Pick an answer or establish tiered allow-lists by risk class.
-
Human-in-the-loop for high-risk schedules. Workflow-file changes go through standard PR review. Is that sufficient, or do production-touching / high-cadence schedules need additional approval to schedule (not just to execute)? Risk-tier labels on workflow files with matching branch-protection rules is a candidate answer.
-
Observability loop into signal-driven tasks. Scheduled jobs produce signal (scan results, test failures, metric alerts); that signal must feed
PL5-signal-driven-tasksfor the compounding loop to close. Direct MCP integration from the workflow? Filesystem drop + the Ingestion as PR recipe? Still unresolved. -
Sweeper implementation. The Job-metadata-conventions architecture names the
# expires:mechanism; the sweeper that processes it on each scheduler cadence is not yet written. A first-integration concern rather than a design-question, but noted here until there’s a reference implementation.
Related recipes
- Composes with: GitOps JIT privilege elevation — scheduled jobs requiring writes route through the elevation mechanism at fire time. The PR-shaped
create_joboperation composes naturally with branch-protection-based elevation gates on workflow-file additions. - Composes with: Bot-token credential tenancy — non-OIDC targets (third-party APIs, legacy systems) that need long-lived-ish credentials should use bot tokens scoped to the scheduler’s service identity, not user PATs.

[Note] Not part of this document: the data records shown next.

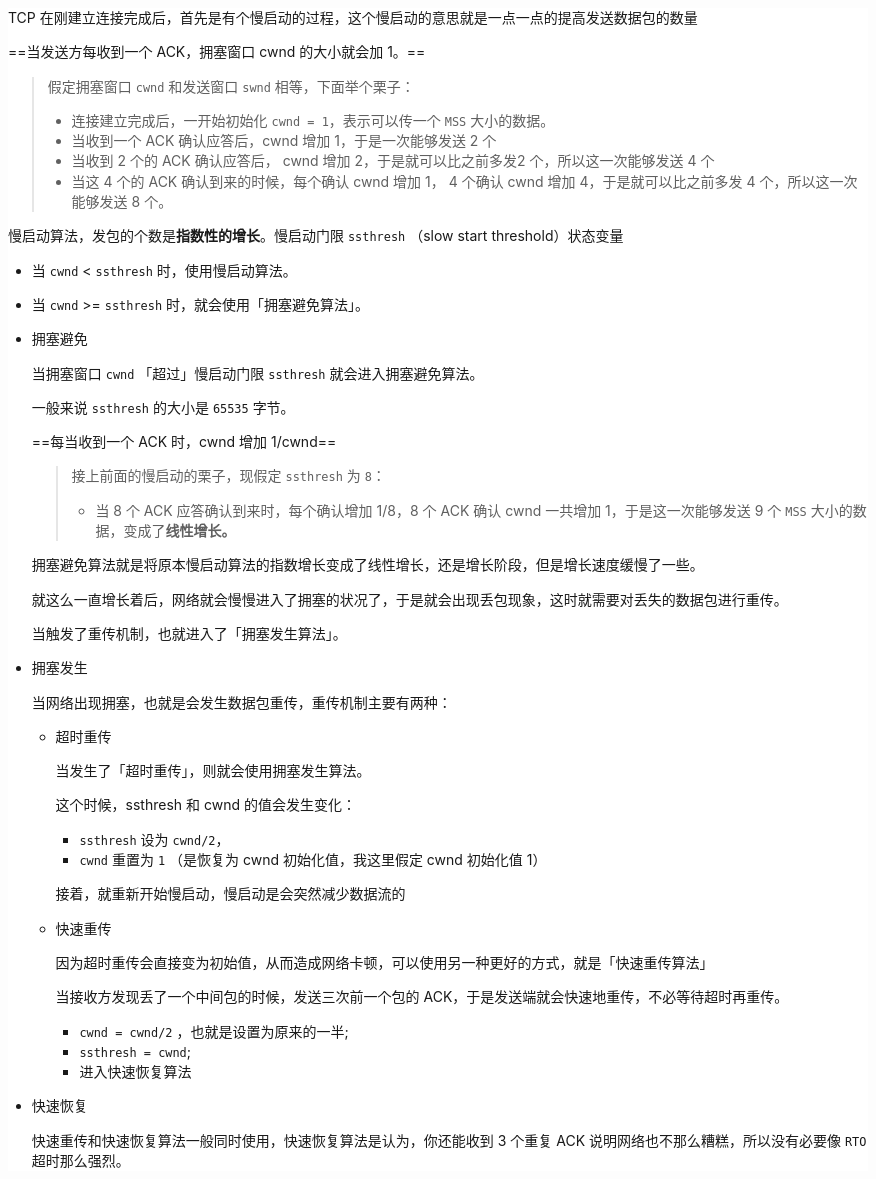   TCP 在刚建立连接完成后，首先是有个慢启动的过程，这个慢启动的意思就是一点一点的提高发送数据包的数量

  ==当发送方每收到一个 ACK，拥塞窗口 cwnd 的大小就会加 1。==

  > 假定拥塞窗口 `cwnd` 和发送窗口 `swnd` 相等，下面举个栗子：
  >
  > - 连接建立完成后，一开始初始化 `cwnd = 1`，表示可以传一个 `MSS` 大小的数据。
  > - 当收到一个 ACK 确认应答后，cwnd 增加 1，于是一次能够发送 2 个
  > - 当收到 2 个的 ACK 确认应答后， cwnd 增加 2，于是就可以比之前多发2 个，所以这一次能够发送 4 个
  > - 当这 4 个的 ACK 确认到来的时候，每个确认 cwnd 增加 1， 4 个确认 cwnd 增加 4，于是就可以比之前多发 4 个，所以这一次能够发送 8 个。

  慢启动算法，发包的个数是**指数性的增长**。慢启动门限 `ssthresh` （slow start threshold）状态变量

  - 当 `cwnd` < `ssthresh` 时，使用慢启动算法。
  - 当 `cwnd` >= `ssthresh` 时，就会使用「拥塞避免算法」。

- 拥塞避免

  当拥塞窗口 `cwnd` 「超过」慢启动门限 `ssthresh` 就会进入拥塞避免算法。

  一般来说 `ssthresh` 的大小是 `65535` 字节。

  ==每当收到一个 ACK 时，cwnd 增加 1/cwnd==

  > 接上前面的慢启动的栗子，现假定 `ssthresh` 为 `8`：
  >
  > - 当 8 个 ACK 应答确认到来时，每个确认增加 1/8，8 个 ACK 确认 cwnd 一共增加 1，于是这一次能够发送 9 个 `MSS` 大小的数据，变成了**线性增长。**

  拥塞避免算法就是将原本慢启动算法的指数增长变成了线性增长，还是增长阶段，但是增长速度缓慢了一些。

  就这么一直增长着后，网络就会慢慢进入了拥塞的状况了，于是就会出现丢包现象，这时就需要对丢失的数据包进行重传。

  当触发了重传机制，也就进入了「拥塞发生算法」。

- 拥塞发生

  当网络出现拥塞，也就是会发生数据包重传，重传机制主要有两种：

  - 超时重传

    当发生了「超时重传」，则就会使用拥塞发生算法。

    这个时候，ssthresh 和 cwnd 的值会发生变化：

    - `ssthresh` 设为 `cwnd/2`，
    - `cwnd` 重置为 `1` （是恢复为 cwnd 初始化值，我这里假定 cwnd 初始化值 1）

    接着，就重新开始慢启动，慢启动是会突然减少数据流的

  - 快速重传

    因为超时重传会直接变为初始值，从而造成网络卡顿，可以使用另一种更好的方式，就是「快速重传算法」

    当接收方发现丢了一个中间包的时候，发送三次前一个包的 ACK，于是发送端就会快速地重传，不必等待超时再重传。

    - `cwnd = cwnd/2` ，也就是设置为原来的一半;
    - `ssthresh = cwnd`;
    - 进入快速恢复算法

- 快速恢复

  快速重传和快速恢复算法一般同时使用，快速恢复算法是认为，你还能收到 3 个重复 ACK 说明网络也不那么糟糕，所以没有必要像 `RTO` 超时那么强烈。
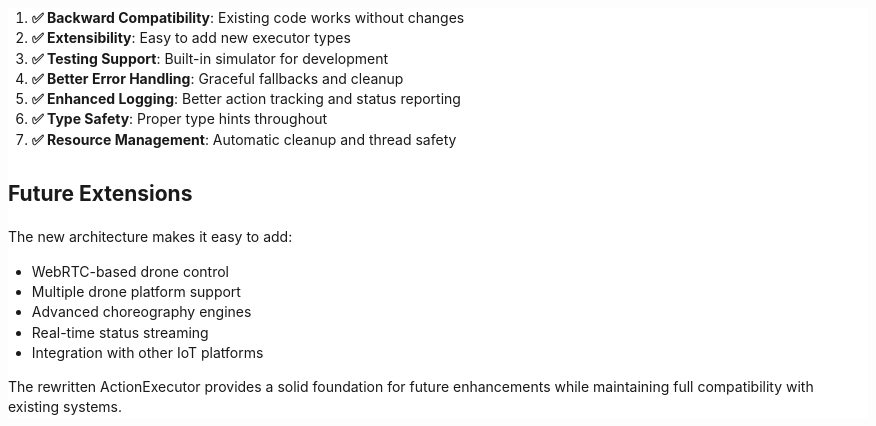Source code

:1. **✅ Backward Compatibility**: Existing code works without changes
2. **✅ Extensibility**: Easy to add new executor types
3. **✅ Testing Support**: Built-in simulator for development
4. **✅ Better Error Handling**: Graceful fallbacks and cleanup
5. **✅ Enhanced Logging**: Better action tracking and status reporting
6. **✅ Type Safety**: Proper type hints throughout
7. **✅ Resource Management**: Automatic cleanup and thread safety

## Future Extensions

The new architecture makes it easy to add:
- WebRTC-based drone control
- Multiple drone platform support
- Advanced choreography engines
- Real-time status streaming
- Integration with other IoT platforms

The rewritten ActionExecutor provides a solid foundation for future enhancements while maintaining full compatibility with existing systems.
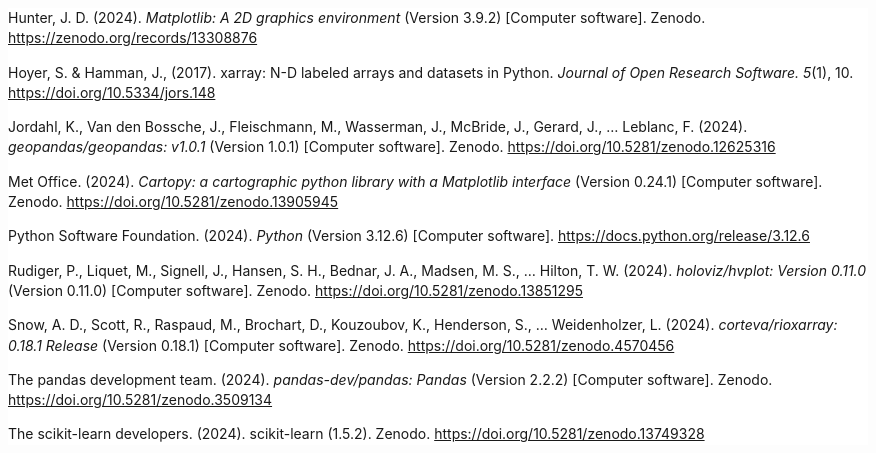 Hunter, J. D. (2024). *Matplotlib: A 2D graphics environment* (Version 3.9.2) [Computer software]. Zenodo. https://zenodo.org/records/13308876

Hoyer, S. & Hamman, J., (2017). xarray: N-D labeled arrays and datasets in Python. *Journal of Open Research Software. 5*(1), 10. https://doi.org/10.5334/jors.148

Jordahl, K., Van den Bossche, J., Fleischmann, M., Wasserman, J., McBride, J., Gerard, J., … Leblanc, F. (2024). *geopandas/geopandas: v1.0.1* (Version 1.0.1) [Computer software]. Zenodo. https://doi.org/10.5281/zenodo.12625316 

Met Office. (2024). *Cartopy: a cartographic python library with a Matplotlib interface* (Version 0.24.1) [Computer software]. Zenodo. https://doi.org/10.5281/zenodo.13905945

Python Software Foundation. (2024). *Python* (Version 3.12.6) [Computer software]. https://docs.python.org/release/3.12.6 

Rudiger, P., Liquet, M., Signell, J., Hansen, S. H., Bednar, J. A., Madsen, M. S., … Hilton, T. W. (2024). *holoviz/hvplot: Version 0.11.0* (Version 0.11.0) [Computer software]. Zenodo. https://doi.org/10.5281/zenodo.13851295 

Snow, A. D., Scott, R., Raspaud, M., Brochart, D., Kouzoubov, K., Henderson, S., … Weidenholzer, L. (2024). *corteva/rioxarray: 0.18.1 Release* (Version 0.18.1) [Computer software]. Zenodo. https://doi.org/10.5281/zenodo.4570456

The pandas development team. (2024). *pandas-dev/pandas: Pandas* (Version 2.2.2) [Computer software]. Zenodo. https://doi.org/10.5281/zenodo.3509134

The scikit-learn developers. (2024). scikit-learn (1.5.2). Zenodo. https://doi.org/10.5281/zenodo.13749328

- Composes with: Indexed per-entry registry — workflow-run history is a corpus worth indexing; querying “what scheduled jobs have ever run against production” is the analytic value of treating runs as structured data.
- Composes with: Ingestion as PR — signals produced by scheduled jobs (scan reports, test failures) ingested through the PR-shaped ingestion path close the loop back into
PL5-signal-driven-tasks. - Prerequisite for: future recipes that depend on time-based execution — automated rubric re-scoring, periodic stakeholder-context sweeps, drift detection against design specs, periodic backup / migration validation. None of these recipes have been written yet; several are latent in the repo backlog.
- Alternatives to: other scheduling substrates for workloads outside this recipe’s envelope — Temporal, Cloudflare Workers Cron, Durable Object alarms, pg_cron, APScheduler / BullMQ, AWS EventBridge Scheduler. None evaluated yet. Workloads that fall outside the boundary (sub-5-min cadence, tight-SLA timing, public repos with privileged secrets, non-GitHub VCS) need a separate substrate evaluation; see
research/scheduler-substrate-github-actions.mdfor the boundary analysis that would anchor such a comparison. Also specifically rejected: claude.ai-hosted remote triggers — cannot reach the project’s local MCP tool surface, forcing a compromise between agent-invocability and boundary discipline that this recipe is designed to preserve.
References
- GitHub Actions as scheduling substrate — full substrate evaluation: scheduling primitive, reliability, ephemeral runners, REST API surface, credential model, suitability envelope, negative findings.
- GitHub Actions platform docs — primary-source extracts for schedule event, ephemeral runners, security hardening, REST API, usage limits.